For high-touch surfaces such as door handles, toys and phones, Health Canada recommends cleaning these often with either:
• regular household cleaners or
• diluted bleach (1 part bleach to 9 parts water)
Q: Can I still walk and exercise?
A: As long as you are not in close contact with other people, walking is great. If you exercise, you’re going to feel better. While you should take advantage of the benefits of being outdoors, practicing social distancing requires you to keep your distance from other, if they aren’t members of your household.
Q: Can I walk or see someone I don’t live with?

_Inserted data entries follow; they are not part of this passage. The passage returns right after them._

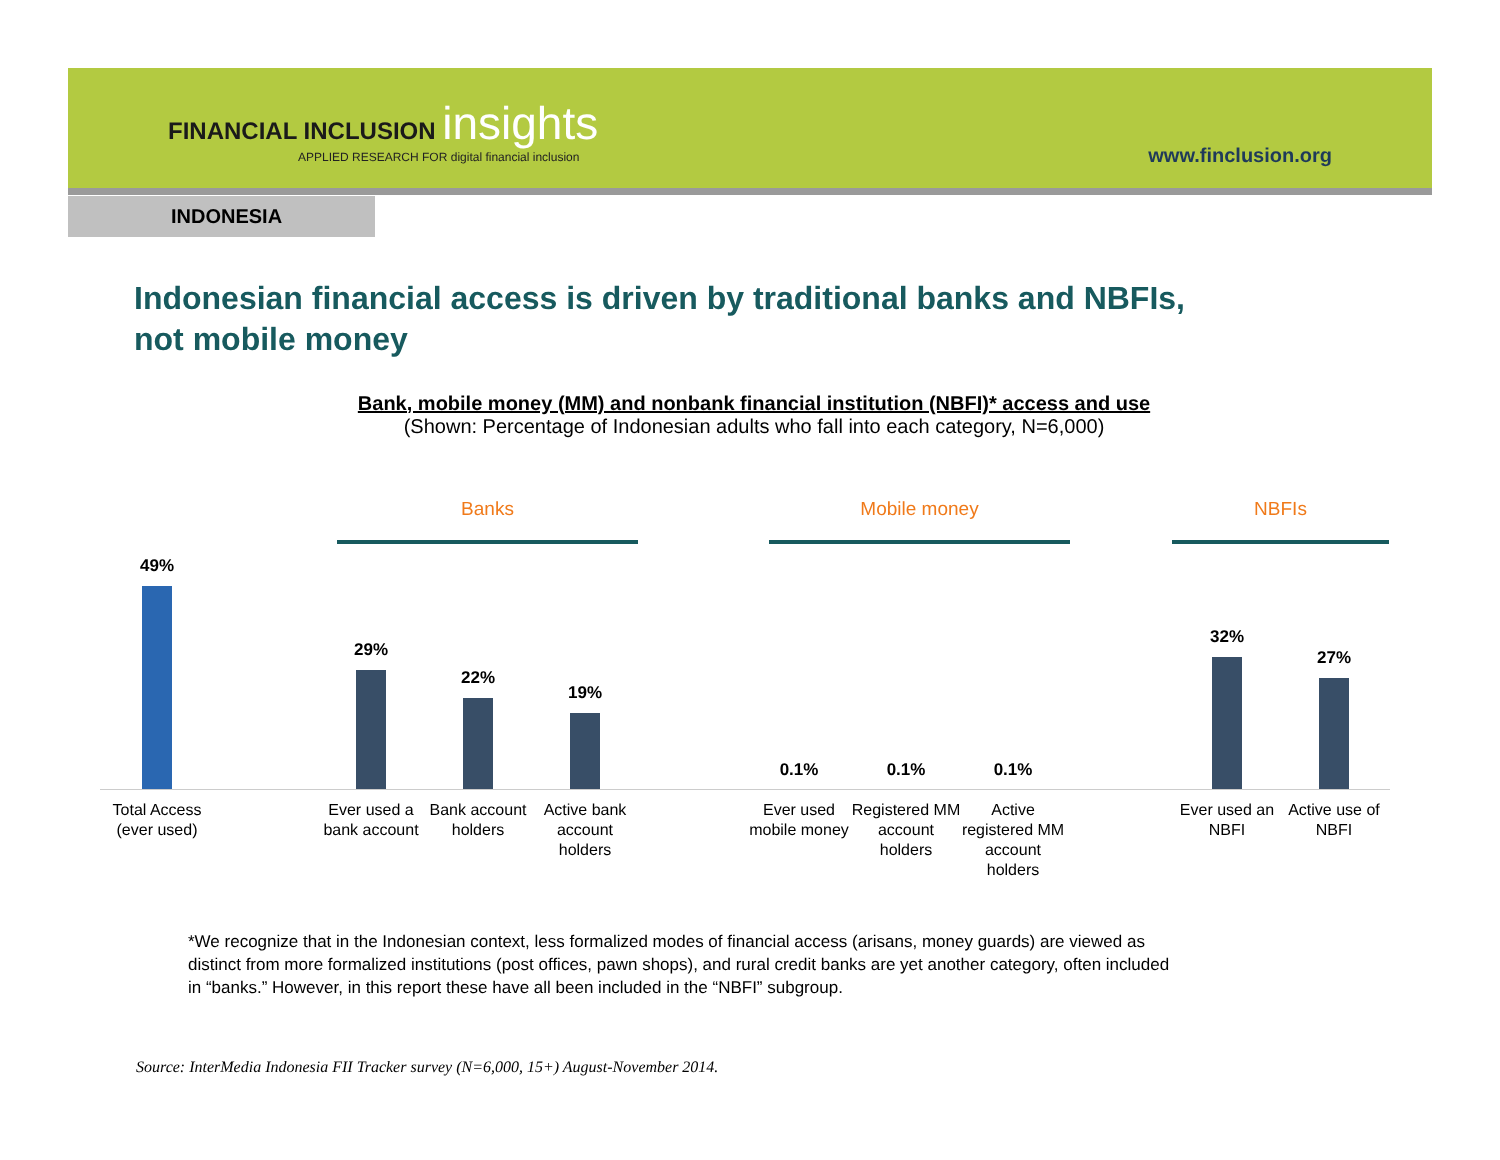FINANCIAL INCLUSION insights
APPLIED RESEARCH FOR digital financial inclusion
www.finclusion.org
INDONESIA
Indonesian financial access is driven by traditional banks and NBFIs,
not mobile money
Bank, mobile money (MM) and nonbank financial institution (NBFI)* access and use
(Shown: Percentage of Indonesian adults who fall into each category, N=6,000)
Banks Mobile money NBFIs
49%
29%
22%
19%
0.1% 0.1% 0.1%
32%
27%
Total Access (ever used)
Ever used a bank account
Bank account holders
Active bank account holders
Ever used mobile money
Registered MM account holders
Active registered MM account holders
Ever used an NBFI
Active use of NBFI
*We recognize that in the Indonesian context, less formalized modes of financial access (arisans, money guards) are viewed as distinct from more formalized institutions (post offices, pawn shops), and rural credit banks are yet another category, often included in “banks.” However, in this report these have all been included in the “NBFI” subgroup.
Source: InterMedia Indonesia FII Tracker survey (N=6,000, 15+) August-November 2014.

A: Even if you and a friend are both feeling fine, people can share the virus without developing symptoms. In Canada, some of the virus contracted it through community transmission. This means they did not travel abroad, and still got sick through being around others. Since you don’t know where everyone has been, even if close friends, they may not realize they have picked up something. Walking with anyone you live with is fine as you are in the same household.
Q: What about my pet?
There is currently no evidence to suggest that this virus is circulating in animals in Canada.
It is possible that some types of animals can be infected with COVID-19 but there is no evidence that pets or other animals can spread the virus. There are still many unknowns about COVID-19 and this is an area that remains to be studied and understood. Until we know more, if you have been diagnosed with COVID-19 and have a pet or other animal:
• avoid close contact with them, do not snuggle or kiss them, or let them lick you, sit on your lap, or sleep in your bed
• practice good cough etiquette - avoid coughing and sneezing on your animals
• have another member of your household care for your animals - if this is not possible, always wash your hands before touching or feeding them
• limit your animal's contact with other people and animals - this may mean keeping them indoors
Q: What about going to a supermarket?
A: Crowds of people can cough or sneeze or spread germs on grocery carts and checkout lines. For those worried, bring gloves, wipes or hand sanitizers. The government has made it clear that those most at risk, including seniors, should stay at home and encourage others to help support them.
Q: Should I disinfect my groceries? If so, how?
A: Wipe down external surfaces of canned and wrapped food. You should be washing your vegetables and produce with soap and water. Make sure that after you unpack all your groceries that you wash your hands.
Q: Can you get coronavirus through food?
A: There is no evidence to support that coronavirus is transmitted through food. It’s generally thought to be spread from person-to-person through respiratory droplets. Because of poor survivability of these coronaviruses on surfaces, there is likely very low risk of spread from food products or packaging that are shipped over a period of days or weeks at ambient, refrigerated, or frozen temperatures.”
Q: Is it safe to get takeout from restaurants?
A: Yes, but you want to wipe down the packaging and containers. It is good idea to disinfect takeout containers and wash your hands afterward. The coronavirus is a respiratory virus and it’s easy to touch your face.
Q: Is it safe to go to the dentist?
A: Unless for emergency dental work, you should not go.